Bir süre Luhan'ı izledikten sonra ona, sevdiği yiyeceklerden bir kahvaltı hazırlamayı düşünmüştüm. Hem de ışığını kesip biraz daha huzurlu uyumasını istiyordum. Kıyamıyordum bu ifadesinin bozulmasına. Bu yüzden de başının altındaki kolumu yavaşça çekmeye çalışmıştım. Fakat onu omuzlarından tutup narince kaldırmaya çalıştığımda kaşlarını çattı. Rahatsız ettiğim için yüzümü buruşturduğumdaysa Luhan da yavaşça gözlerini aralamıştı. Birkaç kere kırpıştırdıktan sonraysa tam gözlerimin içine bakmıştı.
"Sehun?"
"Sevgilim." Hala ayılamamış güzel yüzüne bakarken dayanamayıp dudaklarına bir öpücük kondurdum. Büzdüğü dudakları ve çattığı kaşlarıyla çok tatlı duruyordu. "Özür dilerim, uyandırdım. Hadi sen uyumaya devam et." Kolumu çekip başını yastığa yeniden bıraktığımda başını sağa sola salladı.

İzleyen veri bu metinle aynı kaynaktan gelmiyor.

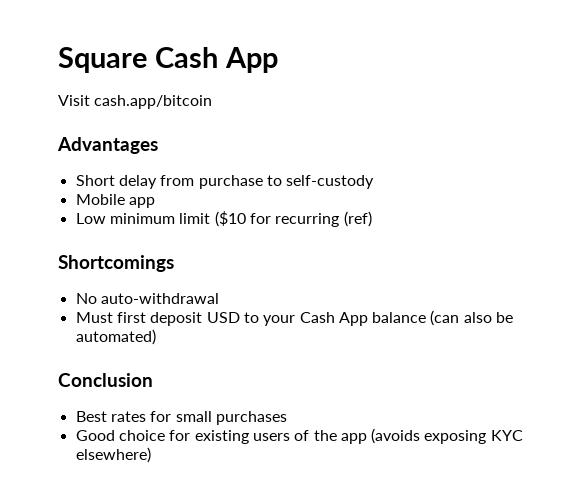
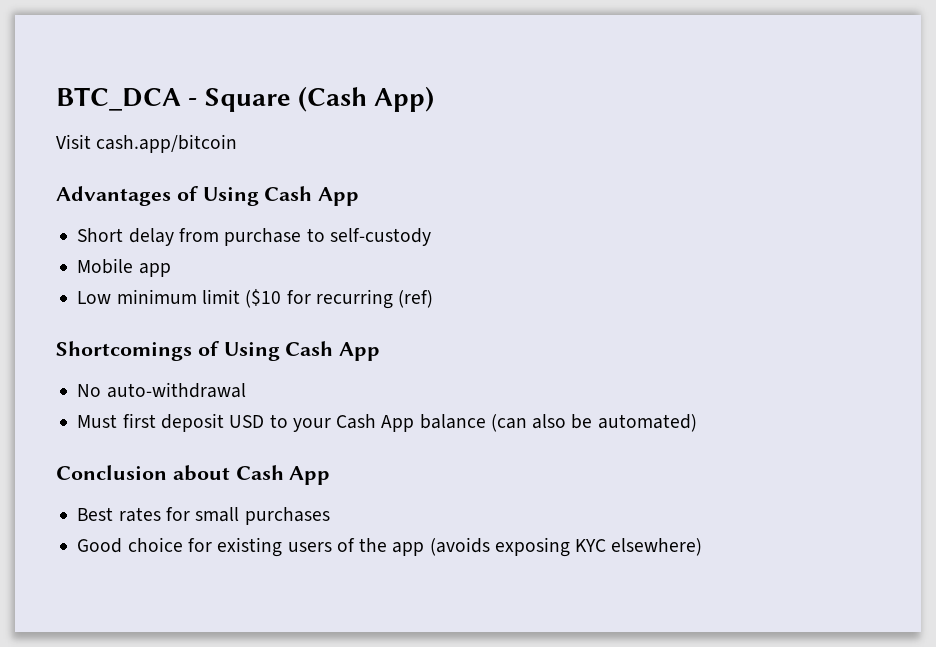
[58,47,278,73] Square Cash App -> [56,86,435,112] BTC_DCA - Square (Cash App)
(158, 145) none -> [176,186,360,206] of Using Cash App
(174, 263) none -> [197,341,381,361] of Using Cash App
(153, 380) none -> [172,465,331,485] about Cash App

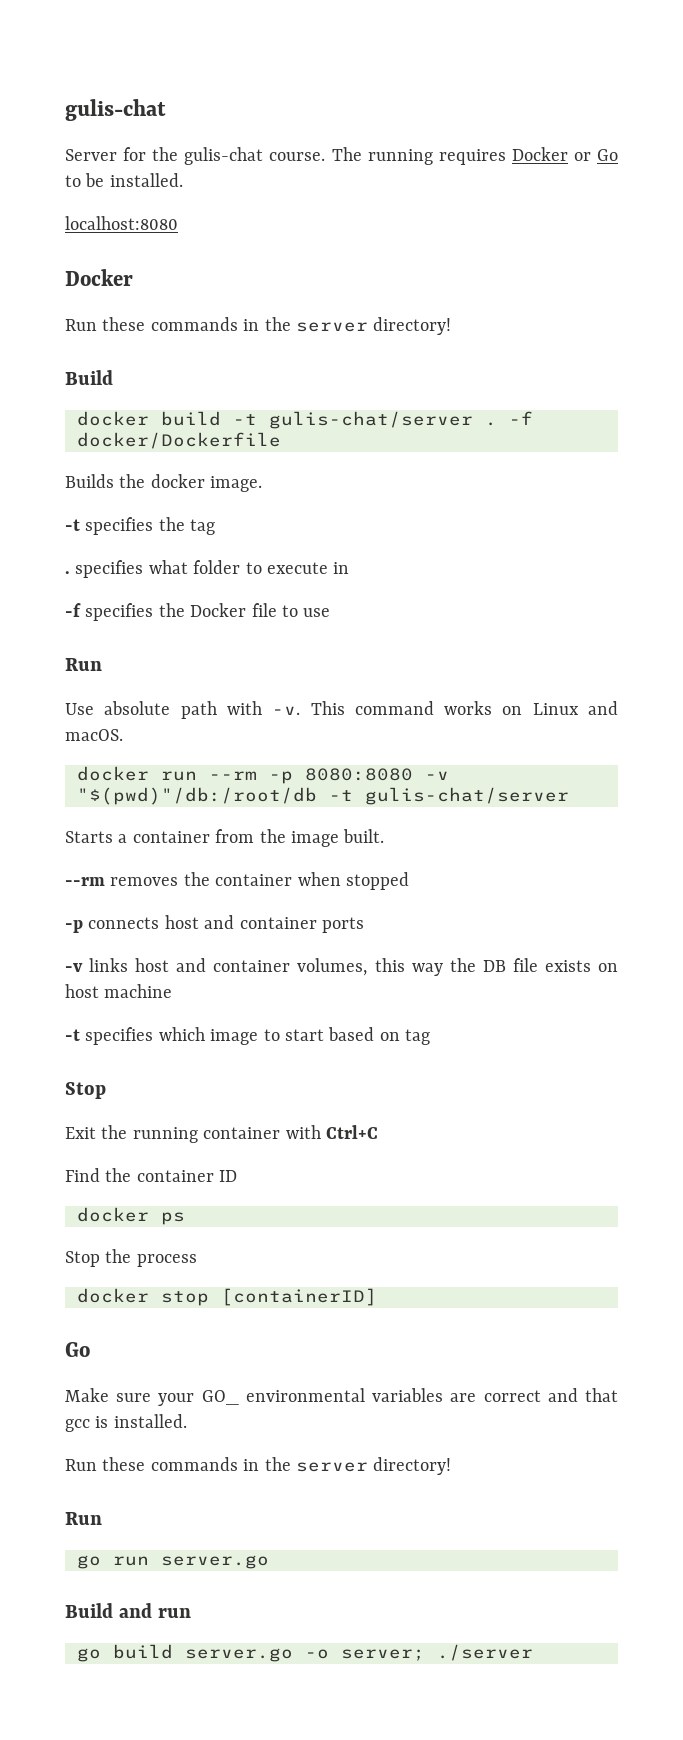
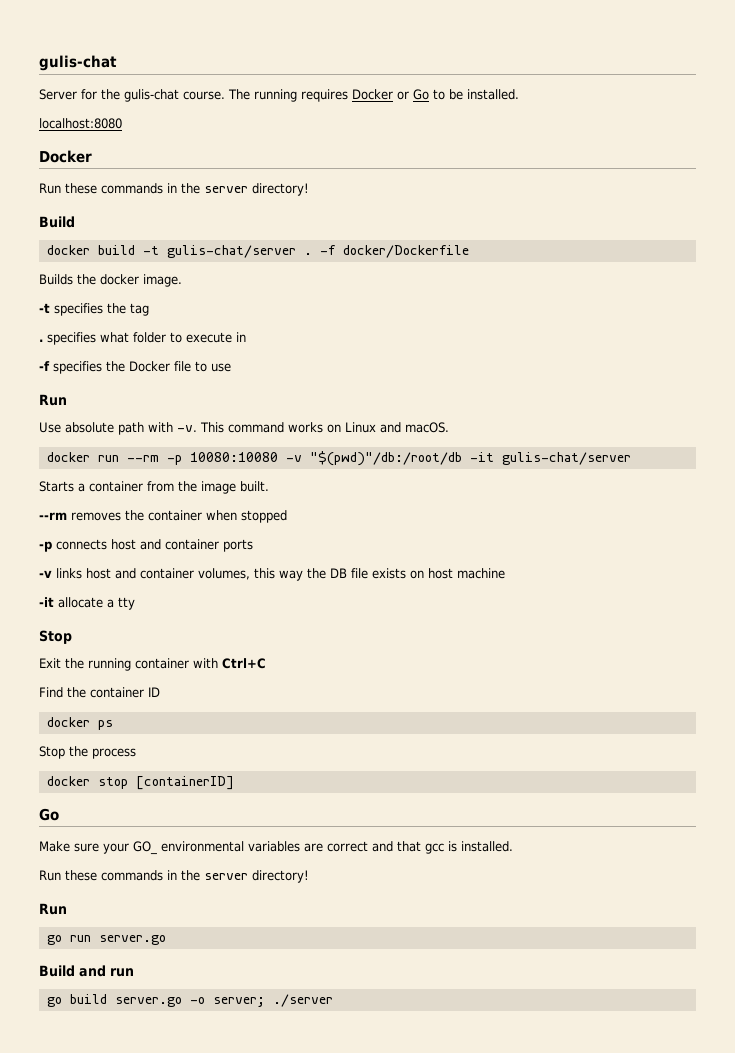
[305,768,413,781] 8080:8080 -> [189,452,278,462] 10080:10080
[329,790,353,801] -t -> [469,452,494,462] -it
[65,1027,431,1045] -t specifies which image to start based on tag -> [39,597,135,610] -it allocate a tty

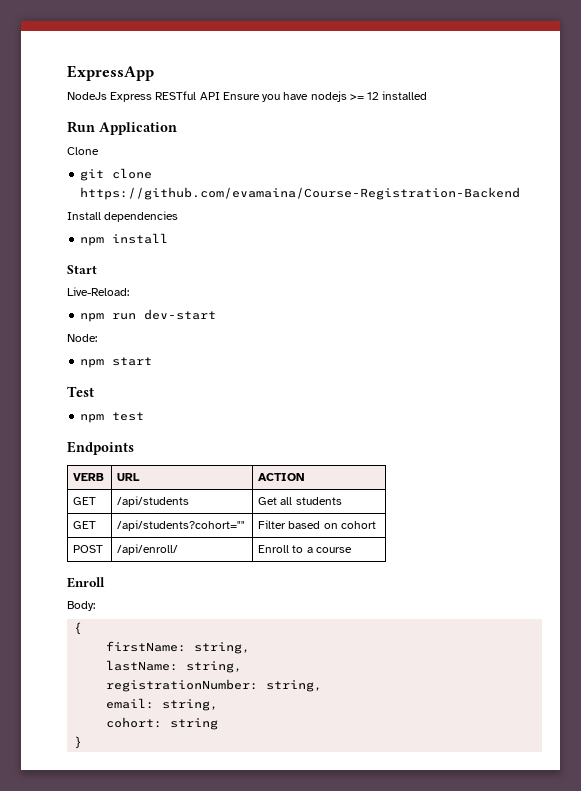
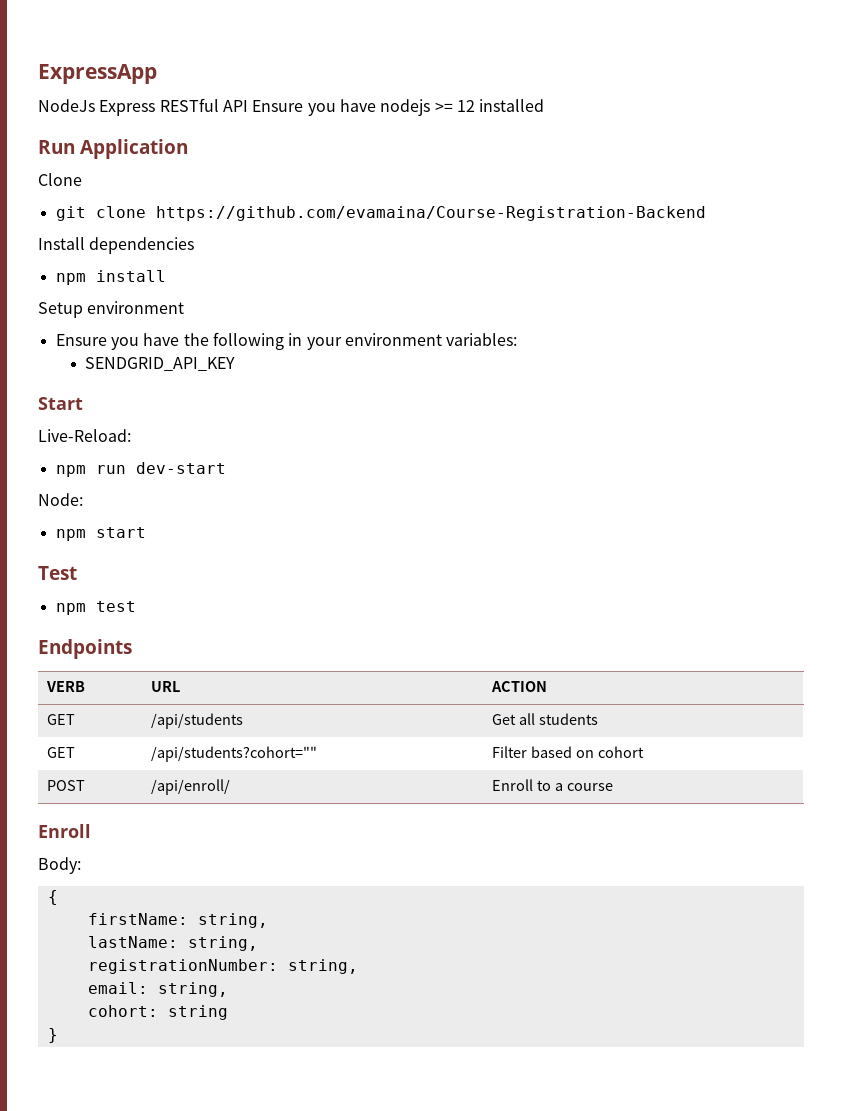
(169, 238) none -> [38,301,185,318] [55,332,518,350] [84,357,235,371] // Setup environment // Ensure you have the following in your environment variables: // SENDGRID_API_KEY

"Uykumu aldım ki ben." Uzanıp bu sefer o, dudaklarıma bir buse kondurmuştu. "Günaydın."
"Günaydın öyleyse." Alnındaki saçlarını geriye çektiğimde esneyip biraz daha uykusunu açtı. "İyi uyudun mu?"
"Hiç uyanmadım. Çok güzel bir uyku çektim."
"O zaman bu güzel uykunun arkasına sana güzel bir de kahvaltı hazırlamama ne dersin?"
"Sana hastayım be adam, derim." Luhan heyecan ve mutlulukla şakıdığında sırıtıp doğruldum. "Ama önce bir duşa girsem iyi olacak. İlaç kokuyorum. Sen de istersen beni bekle, beraber hazırlayalım?" Luhan hala yataktayken ben çoktan ayaklanmıştım.
"Ben hallederim, sevgilim. Sen mümkünse mutfak işlerini bana bırak." Dün akşamı hatırlarken damağımda yine o tatlar belirmişti. Gidiş yolları doğruydu ama oranlara dikkat etmesi lazımdı. Ya da her şekilde bana bırakması en doğru olurdu.
ŞİMDİ OKUDUĞUN
Woori Doori // HUNHAN
FanfictionBiz ikimiz, sahiden de bir elmanın iki yarısı mıydık? Galiba, daha da fazlası...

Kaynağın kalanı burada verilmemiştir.